It is ordered that appellees recover of appellant costs herein taxed.
The Court finds there were reasonable grounds for this appeal.
It is ordered that a special mandate issue out of this court directing the common pleas court to carry this judgment into execution.
A certified copy of this entry shall constitute the mandate pursuant to Rule 27 of the Rules of Appellate Procedure.
MICHAEL J. CORRIGAN, P.J., CONCURS.
COLLEEN CONWAY COONEY, J., CONCURS IN JUDGMENT ONLY.
1 The appellant defined "imitation part" as a non-factory authorized part and/or a non-original equipment manufacturer (OEM) part which is installed on an insured's vehicle or used as the basis for determining monetary compensation paid to the insured.
2 The appellant sued the parent holding company, Progressive, and two of its 34 auto insurance subsidiaries: Progressive Northern Insurance Company, which wrote the insurance policy on which the appellant, a Kentucky resident, is suing in this case, and Progressive Casualty Insurance Company.
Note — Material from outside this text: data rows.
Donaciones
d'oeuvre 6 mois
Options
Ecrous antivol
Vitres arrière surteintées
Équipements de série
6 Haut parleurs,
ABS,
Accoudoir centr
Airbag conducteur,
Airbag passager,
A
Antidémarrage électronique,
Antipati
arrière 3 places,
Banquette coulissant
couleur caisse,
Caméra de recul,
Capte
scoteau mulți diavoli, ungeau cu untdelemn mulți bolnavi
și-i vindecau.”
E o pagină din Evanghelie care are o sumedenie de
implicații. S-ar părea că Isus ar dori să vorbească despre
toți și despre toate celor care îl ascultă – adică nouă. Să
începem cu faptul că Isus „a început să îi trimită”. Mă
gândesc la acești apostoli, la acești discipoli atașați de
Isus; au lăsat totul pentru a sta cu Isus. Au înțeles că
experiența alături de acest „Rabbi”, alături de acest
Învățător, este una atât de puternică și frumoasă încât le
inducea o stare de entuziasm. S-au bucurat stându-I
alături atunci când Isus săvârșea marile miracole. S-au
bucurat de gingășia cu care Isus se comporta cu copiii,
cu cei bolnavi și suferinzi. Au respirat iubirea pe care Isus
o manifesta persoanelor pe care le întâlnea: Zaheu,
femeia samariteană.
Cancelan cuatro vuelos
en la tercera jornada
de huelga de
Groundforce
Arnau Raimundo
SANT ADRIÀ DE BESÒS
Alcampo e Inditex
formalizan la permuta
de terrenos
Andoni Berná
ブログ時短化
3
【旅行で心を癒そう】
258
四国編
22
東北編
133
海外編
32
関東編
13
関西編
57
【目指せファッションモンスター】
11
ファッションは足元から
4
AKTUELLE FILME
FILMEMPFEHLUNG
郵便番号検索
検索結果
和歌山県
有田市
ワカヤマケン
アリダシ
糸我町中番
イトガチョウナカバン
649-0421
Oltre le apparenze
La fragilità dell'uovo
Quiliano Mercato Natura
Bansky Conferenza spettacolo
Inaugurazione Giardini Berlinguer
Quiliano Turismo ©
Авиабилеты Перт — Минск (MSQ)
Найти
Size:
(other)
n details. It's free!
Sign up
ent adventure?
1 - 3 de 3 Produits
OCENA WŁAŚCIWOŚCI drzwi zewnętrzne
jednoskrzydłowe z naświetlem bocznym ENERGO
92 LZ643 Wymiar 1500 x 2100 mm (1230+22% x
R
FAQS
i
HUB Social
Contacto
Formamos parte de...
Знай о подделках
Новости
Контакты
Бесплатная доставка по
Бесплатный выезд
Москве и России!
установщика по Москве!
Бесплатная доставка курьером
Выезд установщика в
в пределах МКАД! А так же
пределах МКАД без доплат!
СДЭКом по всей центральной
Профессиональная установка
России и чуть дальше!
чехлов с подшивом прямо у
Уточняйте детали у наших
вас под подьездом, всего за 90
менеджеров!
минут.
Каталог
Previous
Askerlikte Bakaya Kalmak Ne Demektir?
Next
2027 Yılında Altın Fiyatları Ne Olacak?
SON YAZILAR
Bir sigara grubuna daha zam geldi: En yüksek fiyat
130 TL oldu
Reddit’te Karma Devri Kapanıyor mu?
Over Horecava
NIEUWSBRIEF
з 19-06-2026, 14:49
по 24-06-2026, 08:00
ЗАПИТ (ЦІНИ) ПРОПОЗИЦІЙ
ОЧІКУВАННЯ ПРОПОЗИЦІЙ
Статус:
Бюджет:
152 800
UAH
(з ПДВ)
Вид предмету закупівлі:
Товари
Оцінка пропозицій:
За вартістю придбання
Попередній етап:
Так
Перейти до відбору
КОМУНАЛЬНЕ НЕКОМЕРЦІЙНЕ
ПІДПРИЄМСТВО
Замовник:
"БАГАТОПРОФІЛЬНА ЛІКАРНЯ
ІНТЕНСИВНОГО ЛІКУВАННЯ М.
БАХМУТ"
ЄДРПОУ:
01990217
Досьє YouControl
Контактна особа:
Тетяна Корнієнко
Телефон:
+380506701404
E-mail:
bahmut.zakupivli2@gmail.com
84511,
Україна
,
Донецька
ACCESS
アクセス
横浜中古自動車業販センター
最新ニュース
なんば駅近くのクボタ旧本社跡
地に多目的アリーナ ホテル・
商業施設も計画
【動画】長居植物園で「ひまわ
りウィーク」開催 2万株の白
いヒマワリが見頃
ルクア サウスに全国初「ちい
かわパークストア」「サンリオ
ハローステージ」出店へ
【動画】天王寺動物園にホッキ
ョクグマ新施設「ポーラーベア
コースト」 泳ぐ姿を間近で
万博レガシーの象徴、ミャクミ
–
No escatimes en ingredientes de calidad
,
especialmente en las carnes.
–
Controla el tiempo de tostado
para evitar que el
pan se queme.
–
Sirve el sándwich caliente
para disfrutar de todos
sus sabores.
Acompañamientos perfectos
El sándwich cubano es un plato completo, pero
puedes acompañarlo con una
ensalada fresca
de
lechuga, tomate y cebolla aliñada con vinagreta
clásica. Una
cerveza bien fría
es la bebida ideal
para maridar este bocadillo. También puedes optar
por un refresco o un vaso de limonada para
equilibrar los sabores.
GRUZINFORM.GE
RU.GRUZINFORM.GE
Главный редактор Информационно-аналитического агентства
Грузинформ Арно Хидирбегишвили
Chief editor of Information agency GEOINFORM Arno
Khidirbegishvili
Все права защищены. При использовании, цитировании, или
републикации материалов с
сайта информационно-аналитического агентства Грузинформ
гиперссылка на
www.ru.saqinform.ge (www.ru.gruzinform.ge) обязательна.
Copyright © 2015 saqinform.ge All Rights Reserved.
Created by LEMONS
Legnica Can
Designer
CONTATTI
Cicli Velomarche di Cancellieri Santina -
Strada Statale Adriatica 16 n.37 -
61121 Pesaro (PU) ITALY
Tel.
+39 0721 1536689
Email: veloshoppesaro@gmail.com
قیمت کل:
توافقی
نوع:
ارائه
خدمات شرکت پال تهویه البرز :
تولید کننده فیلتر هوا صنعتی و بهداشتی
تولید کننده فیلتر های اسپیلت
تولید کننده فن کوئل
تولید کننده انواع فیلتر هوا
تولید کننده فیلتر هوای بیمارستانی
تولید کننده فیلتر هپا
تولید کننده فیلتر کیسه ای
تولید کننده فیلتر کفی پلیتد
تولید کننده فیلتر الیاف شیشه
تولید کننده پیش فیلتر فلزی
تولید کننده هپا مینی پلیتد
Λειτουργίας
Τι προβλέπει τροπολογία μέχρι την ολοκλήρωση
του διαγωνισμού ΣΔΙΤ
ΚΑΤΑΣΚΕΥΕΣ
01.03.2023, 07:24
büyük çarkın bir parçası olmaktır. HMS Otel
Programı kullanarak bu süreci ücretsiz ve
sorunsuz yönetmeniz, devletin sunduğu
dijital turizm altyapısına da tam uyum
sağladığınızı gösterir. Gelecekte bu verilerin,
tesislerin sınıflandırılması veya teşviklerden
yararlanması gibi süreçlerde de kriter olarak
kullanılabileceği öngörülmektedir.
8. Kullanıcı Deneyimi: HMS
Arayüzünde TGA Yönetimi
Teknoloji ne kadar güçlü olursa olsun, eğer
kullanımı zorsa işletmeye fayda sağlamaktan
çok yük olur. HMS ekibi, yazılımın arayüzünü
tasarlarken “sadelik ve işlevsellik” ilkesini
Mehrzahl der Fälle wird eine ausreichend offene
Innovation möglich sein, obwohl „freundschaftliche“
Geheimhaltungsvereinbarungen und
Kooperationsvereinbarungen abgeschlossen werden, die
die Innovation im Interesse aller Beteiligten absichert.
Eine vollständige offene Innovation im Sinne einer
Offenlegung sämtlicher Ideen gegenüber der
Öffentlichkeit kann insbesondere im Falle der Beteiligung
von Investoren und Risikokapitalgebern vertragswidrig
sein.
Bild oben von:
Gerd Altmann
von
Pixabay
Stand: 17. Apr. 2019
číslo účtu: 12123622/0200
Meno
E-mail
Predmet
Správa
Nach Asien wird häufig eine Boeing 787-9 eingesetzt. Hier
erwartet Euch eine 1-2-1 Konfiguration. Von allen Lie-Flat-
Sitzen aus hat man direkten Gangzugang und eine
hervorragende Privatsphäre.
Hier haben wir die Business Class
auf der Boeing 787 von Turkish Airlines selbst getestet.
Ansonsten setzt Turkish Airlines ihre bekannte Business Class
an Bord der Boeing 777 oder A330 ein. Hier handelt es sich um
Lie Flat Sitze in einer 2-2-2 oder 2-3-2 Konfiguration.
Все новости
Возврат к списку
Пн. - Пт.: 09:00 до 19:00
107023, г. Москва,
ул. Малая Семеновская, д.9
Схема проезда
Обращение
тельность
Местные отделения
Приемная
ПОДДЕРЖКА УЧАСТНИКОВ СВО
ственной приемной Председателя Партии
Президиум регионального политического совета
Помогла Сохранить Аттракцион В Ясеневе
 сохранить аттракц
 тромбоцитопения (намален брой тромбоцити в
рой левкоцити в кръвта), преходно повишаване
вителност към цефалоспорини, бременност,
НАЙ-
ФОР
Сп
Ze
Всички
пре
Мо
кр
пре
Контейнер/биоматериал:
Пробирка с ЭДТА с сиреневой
Progressive has 32 other subsidiaries that wrote insurance policies which would arguably cover most members of the appellant's alleged putative class.
3 The trial court held that "the prerequisites to a class action set forth in Civil Rule 23(A) are met by the plaintiff and his proposed class definition and the claims sought to be litigated thereby." Accordingly, the appellant's argument is limited to the requirements under Civil Rule 23(B).